An inventory is a detailed list or record that is used to keep a check on the goods that a business store has in stock. The system is used by all kinds of manufacturers and industrial factories. However, service companies such as those that offer internet and cable packages typically do not have inventories.

When a company has overstock inventory, one way to manage it is to sell it off. Selling off excess inventory can help businesses recover some of their investment and free up valuable resources that can be used for other purposes. There are various channels through which companies can sell their overstock inventory, including online marketplaces, discount stores, and wholesale distributors.

Closeout liquidation buyers are individuals or companies that specialize in buying excess inventory from businesses that need to clear out their surplus stock. These buyers purchase the overstock inventory at discounted prices and then sell it through various channels, such as online marketplaces or brick-and-mortar stores, to generate profit

The importance of online inventory management is increasing as e-commerce is becoming the preferred mode of shopping. To cater to the needs and demands of the consumer, businesses need effective online inventory management tools.

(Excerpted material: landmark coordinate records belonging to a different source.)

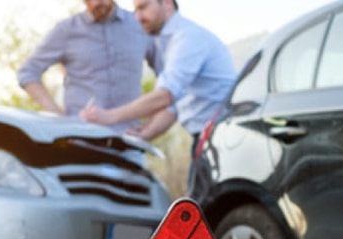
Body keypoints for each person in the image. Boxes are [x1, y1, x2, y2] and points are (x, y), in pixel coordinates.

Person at [80, 0, 237, 156]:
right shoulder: (167, 42)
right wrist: (146, 132)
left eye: (143, 7)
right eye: (136, 10)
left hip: (225, 137)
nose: (138, 17)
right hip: (208, 138)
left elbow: (164, 96)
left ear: (167, 3)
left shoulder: (188, 38)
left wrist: (108, 116)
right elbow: (174, 106)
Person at [17, 0, 157, 133]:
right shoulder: (66, 30)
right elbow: (28, 72)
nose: (95, 3)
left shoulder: (140, 25)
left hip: (129, 141)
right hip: (80, 140)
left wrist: (151, 127)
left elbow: (169, 80)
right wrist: (59, 118)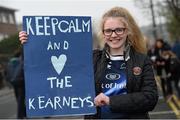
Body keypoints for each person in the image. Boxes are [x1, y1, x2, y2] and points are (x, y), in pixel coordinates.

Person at [19, 7, 158, 119]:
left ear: (127, 31)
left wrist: (111, 101)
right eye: (108, 31)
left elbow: (150, 98)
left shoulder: (141, 60)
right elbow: (49, 68)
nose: (114, 35)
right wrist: (30, 44)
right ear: (103, 33)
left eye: (119, 30)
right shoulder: (91, 58)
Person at [6, 47, 26, 119]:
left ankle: (23, 113)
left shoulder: (10, 63)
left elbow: (7, 73)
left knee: (18, 98)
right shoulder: (21, 62)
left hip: (14, 82)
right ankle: (20, 115)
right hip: (21, 82)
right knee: (22, 99)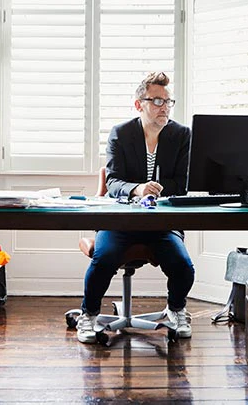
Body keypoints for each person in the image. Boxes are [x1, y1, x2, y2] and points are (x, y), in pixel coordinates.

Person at [77, 72, 195, 344]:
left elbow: (182, 183)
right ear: (139, 104)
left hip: (161, 223)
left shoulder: (181, 135)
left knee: (183, 266)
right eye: (157, 100)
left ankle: (176, 309)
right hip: (121, 221)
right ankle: (89, 315)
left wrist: (157, 189)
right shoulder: (121, 133)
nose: (164, 107)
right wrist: (138, 189)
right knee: (103, 259)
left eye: (168, 101)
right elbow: (113, 182)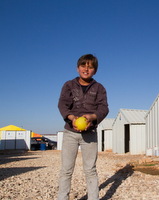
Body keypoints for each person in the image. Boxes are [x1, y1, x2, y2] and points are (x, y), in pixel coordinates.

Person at [57, 54, 109, 200]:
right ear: (77, 68)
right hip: (70, 133)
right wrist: (71, 118)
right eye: (83, 65)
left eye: (90, 66)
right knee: (66, 170)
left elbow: (104, 108)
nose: (86, 69)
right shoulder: (68, 85)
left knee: (90, 170)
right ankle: (62, 198)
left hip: (90, 134)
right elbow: (62, 104)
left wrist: (92, 117)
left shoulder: (99, 88)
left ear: (95, 70)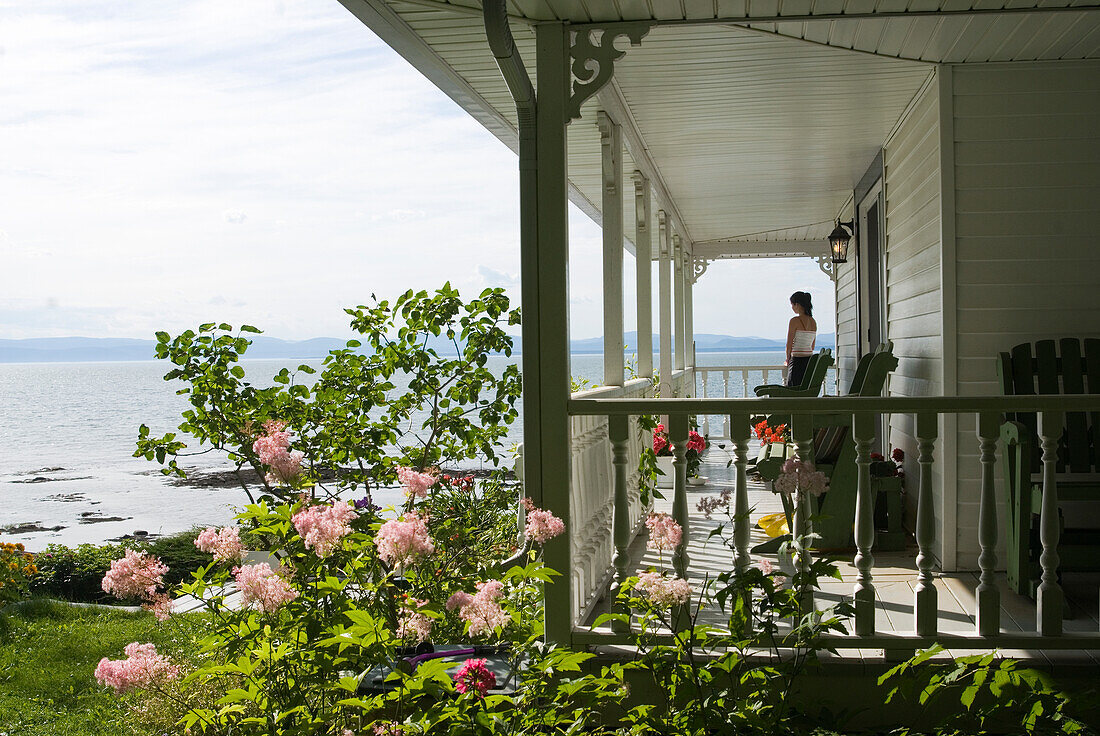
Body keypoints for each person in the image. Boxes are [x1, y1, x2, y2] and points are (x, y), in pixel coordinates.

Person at [785, 291, 817, 388]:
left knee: (793, 389)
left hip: (797, 362)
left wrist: (788, 359)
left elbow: (789, 344)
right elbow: (812, 345)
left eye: (792, 304)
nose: (792, 307)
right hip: (809, 361)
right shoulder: (813, 321)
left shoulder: (794, 321)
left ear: (797, 304)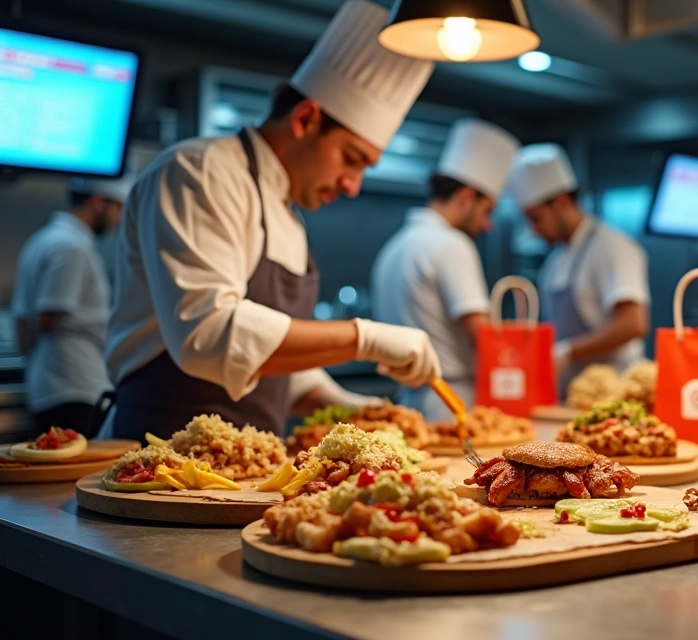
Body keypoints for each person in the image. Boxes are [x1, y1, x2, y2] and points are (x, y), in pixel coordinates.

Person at [102, 0, 441, 439]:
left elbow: (269, 364)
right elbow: (208, 334)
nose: (353, 186)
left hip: (252, 459)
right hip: (159, 452)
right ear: (305, 119)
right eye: (351, 159)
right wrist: (364, 338)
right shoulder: (199, 172)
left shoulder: (289, 216)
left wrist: (352, 406)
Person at [370, 119, 519, 421]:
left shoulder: (395, 246)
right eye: (487, 210)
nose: (487, 224)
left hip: (410, 399)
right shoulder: (452, 244)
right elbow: (482, 333)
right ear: (466, 197)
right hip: (452, 400)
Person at [507, 143, 650, 392]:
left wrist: (568, 351)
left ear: (561, 202)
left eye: (536, 218)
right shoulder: (556, 260)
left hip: (614, 391)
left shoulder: (612, 247)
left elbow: (633, 323)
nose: (534, 230)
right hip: (571, 391)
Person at [12, 177, 130, 436]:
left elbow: (22, 320)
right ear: (98, 201)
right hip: (74, 385)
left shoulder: (42, 239)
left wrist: (34, 368)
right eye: (118, 208)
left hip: (53, 383)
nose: (119, 219)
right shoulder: (71, 247)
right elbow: (47, 317)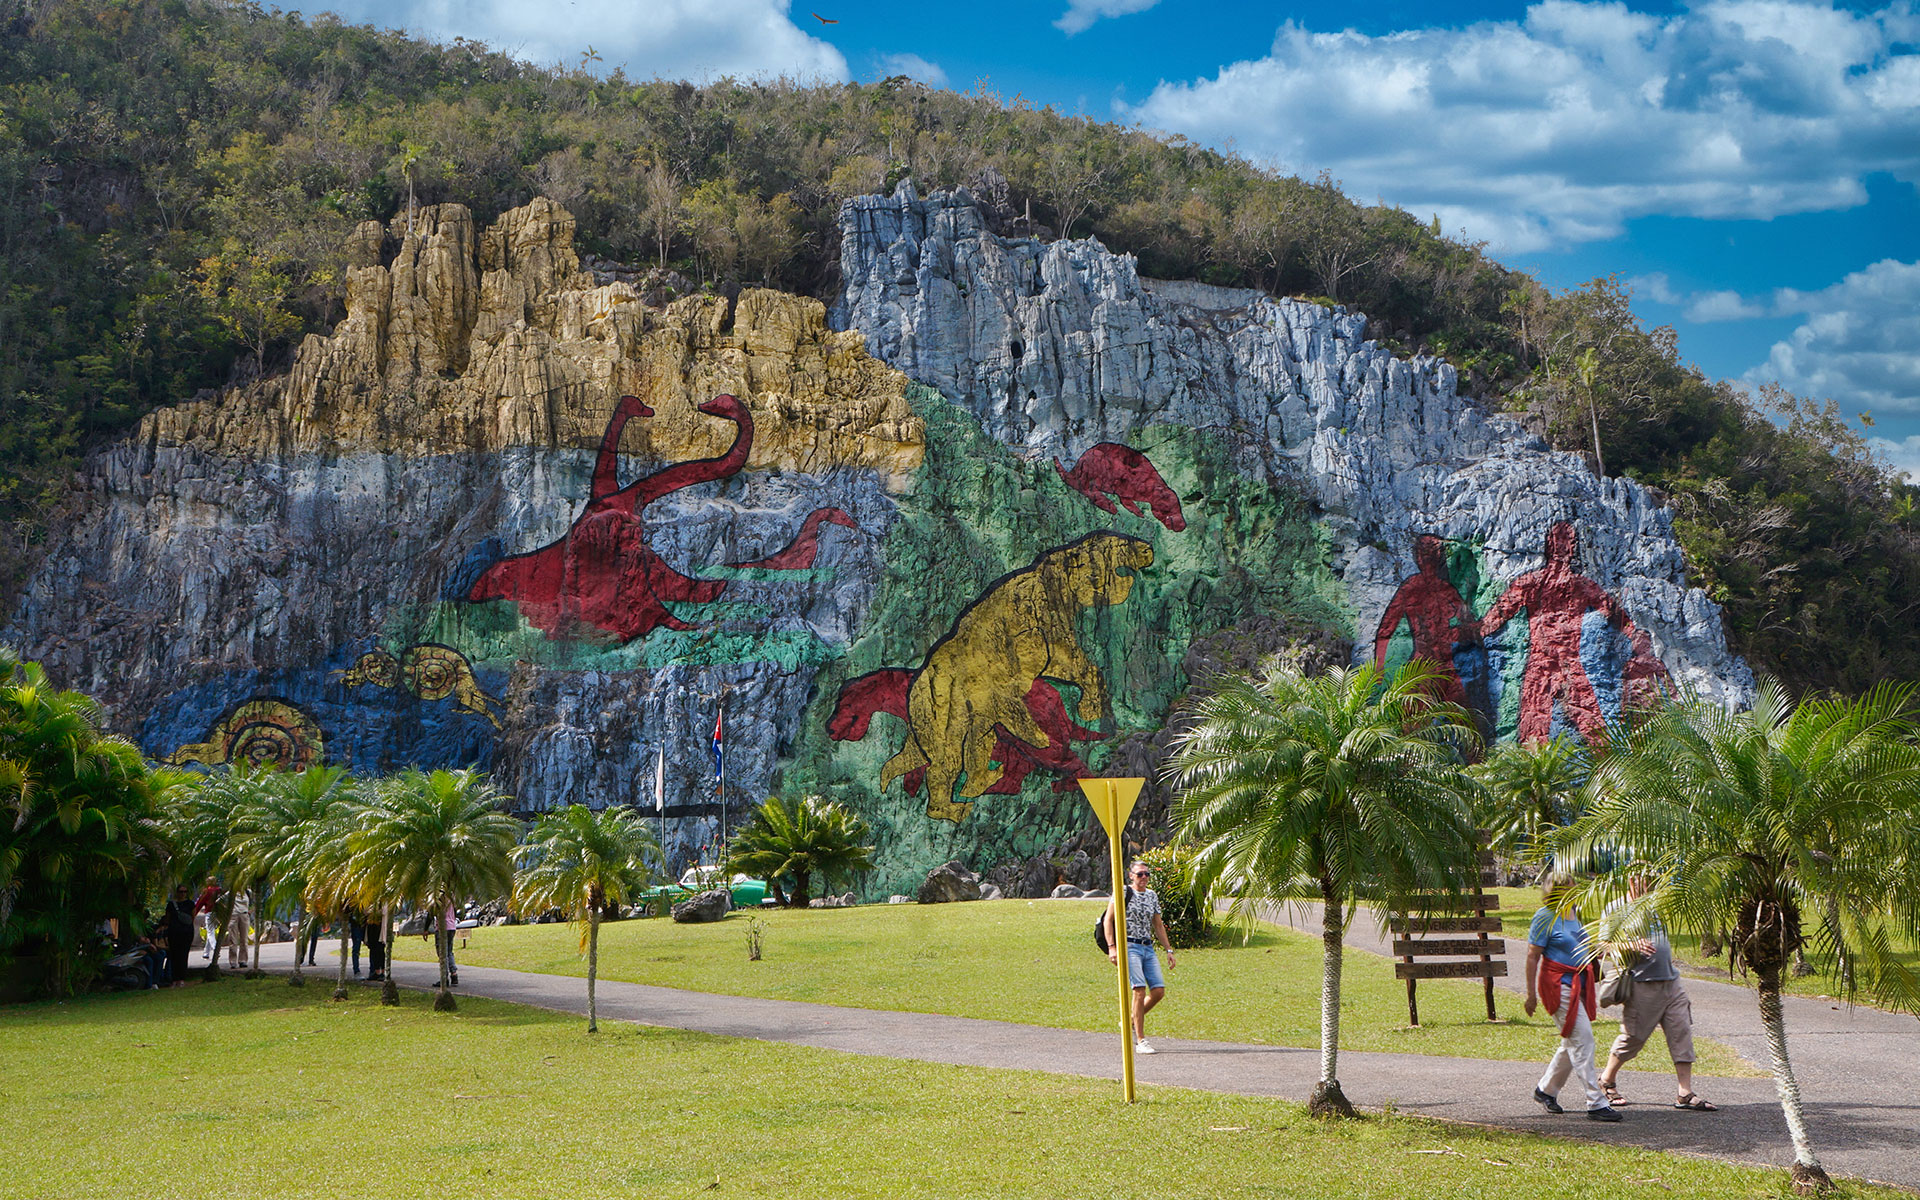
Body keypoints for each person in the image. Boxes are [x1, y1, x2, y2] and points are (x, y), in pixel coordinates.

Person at [1598, 872, 1716, 1111]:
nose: (1650, 884)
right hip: (1642, 984)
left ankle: (1685, 1093)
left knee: (1681, 1031)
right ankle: (1606, 1080)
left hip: (1671, 982)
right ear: (1630, 880)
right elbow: (1603, 946)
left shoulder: (1657, 905)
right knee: (1634, 1037)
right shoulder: (1616, 908)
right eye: (1645, 880)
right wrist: (1631, 945)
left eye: (1653, 880)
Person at [1524, 869, 1621, 1122]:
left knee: (1573, 1040)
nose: (1574, 890)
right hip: (1558, 985)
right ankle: (1596, 1102)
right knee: (1583, 1039)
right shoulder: (1545, 916)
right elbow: (1532, 957)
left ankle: (1545, 1090)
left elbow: (1580, 946)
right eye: (1568, 886)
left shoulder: (1573, 913)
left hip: (1579, 982)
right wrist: (1530, 995)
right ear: (1556, 889)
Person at [1102, 861, 1177, 1054]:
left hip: (1147, 947)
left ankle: (1129, 1021)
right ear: (1131, 875)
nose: (1144, 878)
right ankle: (1141, 1040)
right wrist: (1112, 947)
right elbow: (1108, 920)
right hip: (1129, 946)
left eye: (1146, 874)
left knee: (1158, 991)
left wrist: (1168, 950)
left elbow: (1158, 925)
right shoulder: (1123, 892)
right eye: (1139, 874)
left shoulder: (1152, 895)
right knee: (1139, 990)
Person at [162, 885, 196, 988]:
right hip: (174, 932)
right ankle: (174, 979)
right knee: (174, 956)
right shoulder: (171, 904)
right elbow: (167, 918)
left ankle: (182, 978)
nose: (183, 894)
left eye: (185, 892)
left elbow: (193, 916)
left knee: (183, 955)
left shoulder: (190, 904)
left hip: (186, 932)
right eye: (181, 892)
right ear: (177, 892)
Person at [193, 880, 221, 960]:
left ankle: (216, 949)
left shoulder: (207, 891)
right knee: (210, 931)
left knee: (210, 932)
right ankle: (206, 953)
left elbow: (200, 903)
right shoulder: (219, 890)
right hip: (218, 913)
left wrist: (194, 914)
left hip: (209, 912)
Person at [224, 886, 250, 969]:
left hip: (244, 915)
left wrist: (249, 911)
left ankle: (243, 960)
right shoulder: (231, 892)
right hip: (233, 915)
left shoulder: (248, 892)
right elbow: (220, 900)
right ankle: (233, 961)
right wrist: (228, 911)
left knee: (244, 939)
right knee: (233, 940)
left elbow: (253, 902)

These can help businesses forecast customer demand, determine production amount, keep track of stock levels as well as analyze sales data. Here are some tips and methods you can employ to improve inventory management for your online store.

Ecommerce inventory management is the act of measuring the amount, location, pricing, and mix of products available from your business. These could be products hosted in your own warehouse, provided through a third-party logistics fulfillment center (3PL), or housed in a separate business and purchased through dropshipping. Through eCommerce inventory management, businesses know what products are overstocked, in stock, understocked, and out of stock.

Inventory management is closely tied to a company’s financials. In any given large warehouse, correct control over inventory gives you a birds-eye view of the amount of revenue potential from every single pallet. From there, businesses can make more informed decisions around other strategies – like marketing – and adjust the demand for future storage or warehousing.

Logistics and analytics play a large part in inventory management. The amount of products you maintain in stock tells you about purchasing trends, seasonal trends, and fluctuating customer demand.

1. Inventory Forecasting System


When ordering products for your inventory, you need to be able to have a solid figure in mind. And since you can’t tell how many items would sell ahead of time, you tend to use a rough estimate. This estimate can be more accurate if you base it on the sales of the past four to six months.

Forecasting becomes easier when you calculate the estimate by taking into account previous sales, current growth rate, market trends, and upcoming ad campaigns. Ideally, you should order inventory that is neither too little nor too much. If you order in excess, you unnecessarily spend on items that would remain unsold.

On the other hand, if you don’t order enough, it would reflect badly on your customer service and you’d end up losing potential sales. A quality inventory system can considerably improve your forecasting capabilities.

2. Par Inventory System

Through a Periodic Automatic Replenishment system, you can determine the quantity of a product that a store should have at all times. The par levels vary depending on how many products sell at a given time and how much you order. So it is wise to have a system that tracks this information automatically. It can be rather difficult to keep a record of all the items manually.

And you can’t afford to lose track of par levels because that could lead you to run out of a popular item and annoy your customers. Therefore, make it a point to check par levels from time to time. In this way, you’ll be prepared to increase stock well in time.

3. Barcode Scanning


Setting up a barcode system for your items is another effective method of managing your inventory. Many retail stores make use of this system as it’s very simple and accurate. By simply scanning the barcode, the system updates the inventory automatically and lets you know how many products of a kind are left. So consider investing in a quality barcode system. They are inexpensive but save you a lot of hassle.

4. Use a Software

According to a report by Wasp, over 40% of small businesses still use manual ways of inventory management. They are hence likely to make mistakes. In today’s digital age, it is imperative to have inventory software that can help avoid human error and the problems that come with it. But you need to choose the apt inventory management software for your business.

For this purpose, you will need to consider factors such as the nature of your business, the size of your company, and much more. Once you are well aware of your needs, look for software that meets them in the best possible way. Choose a software that is capable of analyzing data in real-time, notices understocking and overstocking, and also takes seasonality into consideration.

You could also use the software for price optimization. In this way, you can get useful recommendations on when to sell at lower or higher prices and also which products would sell best in a particular season. This would not just allow you to sell a product for the best price/profit margin but also make space for new inventory.

5. Conduct Regular Audits


Regular audits can ensure that your recorded data is in line with the situation at your warehouse/store. If you don’t practice timely auditing, you run the risk of losing or misplacing certain data. This can lead to issues like having lesser inventory than predicted, popular products running out, and others misplacing.

Auditing is particularly important in the case of online stores. This is because when you handle things digitally, the risk of them getting mixed up is higher. And that has nothing to do with software problems. It is largely because you do not double-check and trust the system to do all the work. Remember even the more sophisticated software/systems need to be checked from time to time.